The world’s leading publication for data science, AI, and ML professionals.

Explore Better Materials Using Deep Graph Convolutional Networks and Bayesian Optimization

Distill the knowledge from theoretical calculation to design materials to minimise the number of backbreaking experiments.

Do you wanna better materials? Yes, we do. We wanna better batteries with larger capacity and a more extended lifetime. Or, we wanna better solar panels with a higher energy generation rate. Or, we wanna better semiconductors with less Joule heat loss. All of these performance limitations are derived from the materials that consist of them. So, yes, we indeed wanna better materials for any products.

Motivation

But how can we find them from pretty much infinite existing materials? One way is to exploit a simulation database such as Materials Project. This type of database has been compiling the material characteristics using DFT calculations, which is beneficial to narrow down the scope of exploration. However, poor predictability of several properties is well known, such as band gaps, so that we cannot accept the values on them at the face value. Although, according to the Crystallography Open Database, the number of accumulated crystals has reached 476,995 so far, so that checking its performance in an experimental way is impossible. Ah, I wish there were a good experimental database and a search engine for materials discovery! Sadly, there doesn’t exist. (at least at this stage.) Yeah, we should create a way to exploit the knowledge from theoretical database to experimental crystal structure database. So then, in aid of machine learning, let’s consider the methodology to explore desired materials efficiently.


Problem Setting

Let’s consider exploring the material having the desirable bandgap. When we wanna a better semiconductor, this characteristic value is the most fundamental one to guide. Per the design of the product, the desired value of the bandgap varies. As such, we can simplify the semiconductor materials discovery problem as follows:

When we set E as the desirable value of bandgap, how can we find the crystal having the closest bandgap from the crystal database as much as possible with minimal exploration trials?
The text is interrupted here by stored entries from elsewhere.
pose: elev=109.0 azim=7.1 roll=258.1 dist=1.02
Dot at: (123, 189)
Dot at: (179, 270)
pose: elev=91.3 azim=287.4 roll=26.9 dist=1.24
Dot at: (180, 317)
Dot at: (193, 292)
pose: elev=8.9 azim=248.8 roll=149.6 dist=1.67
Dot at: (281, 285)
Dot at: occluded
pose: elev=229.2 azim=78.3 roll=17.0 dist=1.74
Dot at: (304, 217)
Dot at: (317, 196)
Let’s make this question more concrete. Things we clarify are the following:

  1. How accurately do we need to get closer to the target value?
  2. Which metric is the most suitable?
  3. How can we construct the dataset?
  4. What extent do we need to explore?

Firstly, we should estimate the target value within 0.01 eV error. eV, electron volt, is the unit of the bandgap. Bandgap can vary on this scale depending on its manufacturing method or conditions. So, pursuing further could be to end in vain. Secondly, we can adopt MAE (mean absolute value) metric when we emphasize absolute value, not the ratio. As its name suggests, this can be obtained by the average of the absolute value of the difference between the target value and the estimated value. Next, we can use CIF (Crystal Information File) dataset. The CIF is the international format describing the crystal structures, which contains essential information but is not quantitative. Third, we can use the Materials Project database as a pseudo-experimental dataset. Suppose we can explore the material having the bandgap of E from the hypothetical experimental dataset. In that case, we can apply the same strategy to efficientise an actual experiment. Considering the actual situation, we can survey scientific papers to collect the preliminary information of the targeted values. Let’s say the number is about 100. Besides, we can exclude many candidates by considering the other undesirable aspects like synthesis cost or reactivity. This way, we can obtain 100 preliminary information and narrow down exploration candidates to about 6,000. Then, we can conceptualise the experimental material exploration problem as follows:

When we set E as the desirable value of bandgap, how can we find the crystal whose MAE is less than 0.01 eV from about 6,000 candidates as much as possible with minimal exploration trials, exploiting the 100 prior information?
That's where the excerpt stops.